One thing I've noticed during these past few years is that, as far as I can figure, no Austin brewery makes a specifically Christmas seasonal beer. Real Ale makes Coffee Porter, and while many of us think of them as Austin they're actually in Blanco, and (512) originally made Pecan Porter as a winter seasonal but now it's part of their year-round lineup. If we want Texas Christmas beers, we have to go further afield.
Last year we looked at Saint Arnold Christmas Ale, another of those dark spicy winter warmers. Saint Arnold also makes a fine IPA called Elissa, and it seems that whenever Christmas Ale has been available customers in bars have been ordering a mix of the two and calling it Sailing Santa, so this year Saint Arnold decided to release it as a blended beer for the first time. It'll only be available in bottles and they've brewed enough for about 3,600 cases, which totals 43,200 22oz bombers, so it shouldn't be too hard to get hold of some. Maybe next year they'll put it in kegs too, although if you can blend it at the bar anyway that seems a bit superfluous.
Blending beer is something that I think should be encouraged. It used to be far more common than it is today and has a long history that we've already touched upon this year, on December 3rd (remember the description of old (stale) beer being blended with young (mild) that used to happen hundreds of years ago?). Until recently it was common in British pubs for a pint of mild and bitter to be ordered, sometimes mild and brown, or pretty much any combination beers, draft or bottled, that could be had at the pub. It probably still happens, but far less these days than it used to. For one thing, mild ale became much harder to get as demand for it declined. And the practice of blending old beer with new is the origin of the Guinness two-part-pour (not necessary these days with kegged Guinness, despite what the folks from St James's Gate tell you).

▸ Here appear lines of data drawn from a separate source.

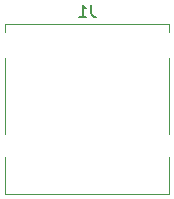
<source format=gbr>
%TF.GenerationSoftware,KiCad,Pcbnew,(5.1.10)-1*%
%TF.CreationDate,2022-01-27T16:49:40-03:30*%
%TF.ProjectId,mallard,6d616c6c-6172-4642-9e6b-696361645f70,rev?*%
%TF.SameCoordinates,Original*%
%TF.FileFunction,Legend,Bot*%
%TF.FilePolarity,Positive*%
%FSLAX46Y46*%
G04 Gerber Fmt 4.6, Leading zero omitted, Abs format (unit mm)*
G04 Created by KiCad (PCBNEW (5.1.10)-1) date 2022-01-27 16:49:40*
%MOMM*%
%LPD*%
G01*
G04 APERTURE LIST*
%ADD10C,0.120000*%
%ADD11C,0.150000*%
G04 APERTURE END LIST*
D10*
%TO.C,J1*%
X159924000Y-134092000D02*
X159924000Y-134802000D01*
X146004000Y-134092000D02*
X146004000Y-134802000D01*
X159924000Y-134092000D02*
X146004000Y-134092000D01*
X146004000Y-143452000D02*
X146004000Y-137002000D01*
X159924000Y-143452000D02*
X159924000Y-137002000D01*
X159924000Y-148462000D02*
X159924000Y-145352000D01*
X146004000Y-148462000D02*
X146004000Y-145352000D01*
X159924000Y-148462000D02*
X146004000Y-148462000D01*
D11*
X153297333Y-132504380D02*
X153297333Y-133218666D01*
X153344952Y-133361523D01*
X153440190Y-133456761D01*
X153583047Y-133504380D01*
X153678285Y-133504380D01*
X152297333Y-133504380D02*
X152868761Y-133504380D01*
X152583047Y-133504380D02*
X152583047Y-132504380D01*
X152678285Y-132647238D01*
X152773523Y-132742476D01*
X152868761Y-132790095D01*
%TD*%
M02*

</source>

Speaking of which let's not forget the Black and Tan, along with all the many combinations of something with Guinness floated on top, a few of which have names you might not like to use in front of your granny. Others are less offensively named, such as Guinness and Blue Moon Wheat, which can be either a Black and Blue or a Dark Side of the Moon. Black Death is Guinness and Rogue Dead Guy. In some parts of the world Guinness floated on cider is a snakebite, while in others that would be cider and lager (aka loopy juice).